The Free State Project identified ten small states where 20,000 active libertarians would be a critically large voting bloc. They are signing up libertarians and like-minded people to vote on the target state and to move there when the group passes 20,000. The winning state will be announced on 1st October; they've signed up about 5400 people so far, on a classic exponential growth curve with a six-month doubling time that should get them there in late 2004.

What could be more American than migrating to a thinly-settled area to experiment with liberty? And this time we won't have to kill off the natives, because they're not going to be organizing any scalping parties. Most of the states under consideration have a strong local libertarian tradition, and none of them are going to look askance at the sort of bright, hardworking, highly-skilled people most likely to be pro-freedom activists.

Some people won't like this idea, though. The national media establishment, which is statist down to its bones even in the few crevices where it isn't leftist, will inevitably try to portray the Free State migrants as a bunch of racist conservative redneck gun-nuts (all these terms being effectively synonymous in the national media) intent on turning the poor victim state into one gigantic Aryan Nations compound (especially if it's Idaho, as it could be). Expect network-news interviews with locals teary-eyed with worry that the incomers will be hosting regular cross-burnings on the courthouse lawn. Awkward little inconsistencies like the libertarian opposition to drug laws, censorship, and theocracy will be ignored. This prospect is especially ironic because, in most of the possible target states, it is our lifestyle liberalism that is actually most likely to produce a culture clash with the natives.

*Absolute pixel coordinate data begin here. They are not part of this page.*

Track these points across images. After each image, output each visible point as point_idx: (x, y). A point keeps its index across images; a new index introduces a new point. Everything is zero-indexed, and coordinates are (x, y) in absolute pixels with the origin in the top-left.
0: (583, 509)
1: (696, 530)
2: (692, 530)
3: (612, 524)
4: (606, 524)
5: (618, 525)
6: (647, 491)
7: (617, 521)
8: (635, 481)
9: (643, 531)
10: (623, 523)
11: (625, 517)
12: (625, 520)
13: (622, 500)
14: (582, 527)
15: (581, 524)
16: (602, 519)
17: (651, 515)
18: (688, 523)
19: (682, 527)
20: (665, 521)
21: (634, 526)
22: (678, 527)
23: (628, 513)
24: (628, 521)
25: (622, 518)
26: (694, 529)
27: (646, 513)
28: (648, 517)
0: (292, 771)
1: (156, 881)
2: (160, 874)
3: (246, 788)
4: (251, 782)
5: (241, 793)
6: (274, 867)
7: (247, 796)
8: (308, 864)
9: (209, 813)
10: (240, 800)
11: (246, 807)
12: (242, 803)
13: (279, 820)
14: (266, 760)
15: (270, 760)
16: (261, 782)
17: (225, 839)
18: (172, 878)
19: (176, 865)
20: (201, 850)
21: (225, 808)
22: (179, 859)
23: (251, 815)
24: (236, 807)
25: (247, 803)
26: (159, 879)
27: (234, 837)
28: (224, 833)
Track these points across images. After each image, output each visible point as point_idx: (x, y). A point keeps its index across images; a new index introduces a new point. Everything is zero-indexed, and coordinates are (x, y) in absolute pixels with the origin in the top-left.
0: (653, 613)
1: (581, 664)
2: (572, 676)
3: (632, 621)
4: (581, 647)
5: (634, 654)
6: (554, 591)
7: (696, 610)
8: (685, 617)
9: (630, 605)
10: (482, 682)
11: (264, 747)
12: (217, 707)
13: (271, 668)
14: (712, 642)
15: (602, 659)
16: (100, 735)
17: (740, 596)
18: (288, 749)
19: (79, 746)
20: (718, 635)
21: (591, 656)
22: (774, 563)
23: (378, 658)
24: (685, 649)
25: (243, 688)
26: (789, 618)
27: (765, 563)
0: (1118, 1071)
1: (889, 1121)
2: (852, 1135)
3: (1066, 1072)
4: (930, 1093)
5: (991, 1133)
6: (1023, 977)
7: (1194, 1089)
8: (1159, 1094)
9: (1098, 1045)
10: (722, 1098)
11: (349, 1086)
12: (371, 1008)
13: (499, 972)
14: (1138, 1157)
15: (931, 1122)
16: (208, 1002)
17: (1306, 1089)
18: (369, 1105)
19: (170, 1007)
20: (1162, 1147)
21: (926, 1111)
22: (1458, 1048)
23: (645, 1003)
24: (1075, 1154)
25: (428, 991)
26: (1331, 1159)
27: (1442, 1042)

The more intelligent members of the political class won't like this either. The brighter and better-able one is to extrapolate second-and-third-order effects, the more likely the potential success of libertarianism at a state level is likely to scare them — conservatives nearly as much as liberals, and conservatives perhaps more so when we challenge them to emulate our success with small-government policies that they speak but don't really mean.

But I don't think this will be easy to stop. Libertarian demographics being what they are, 20,000 of us in a small state will be a huge concentration of technical, creative and entrepreneurial talent. We'll found software businesses, studios, innovative light-manufacturing shops and engineering companies by the bucketload. We'll create favorable regulatory conditions for old-line businesses like financial-services houses and for bleeding-edge ones like the private space-launch industry. We'll attract more people like us. The lucky state, especially if it's depressed and mostly rural like a lot of the candidates, will experience a renaissance. And we'll get to make the difference.

The real fun will start when Americans elsewhere start asking "Why can't our state be more like this?"

Liberty in our lifetime? I think this might be how to get there.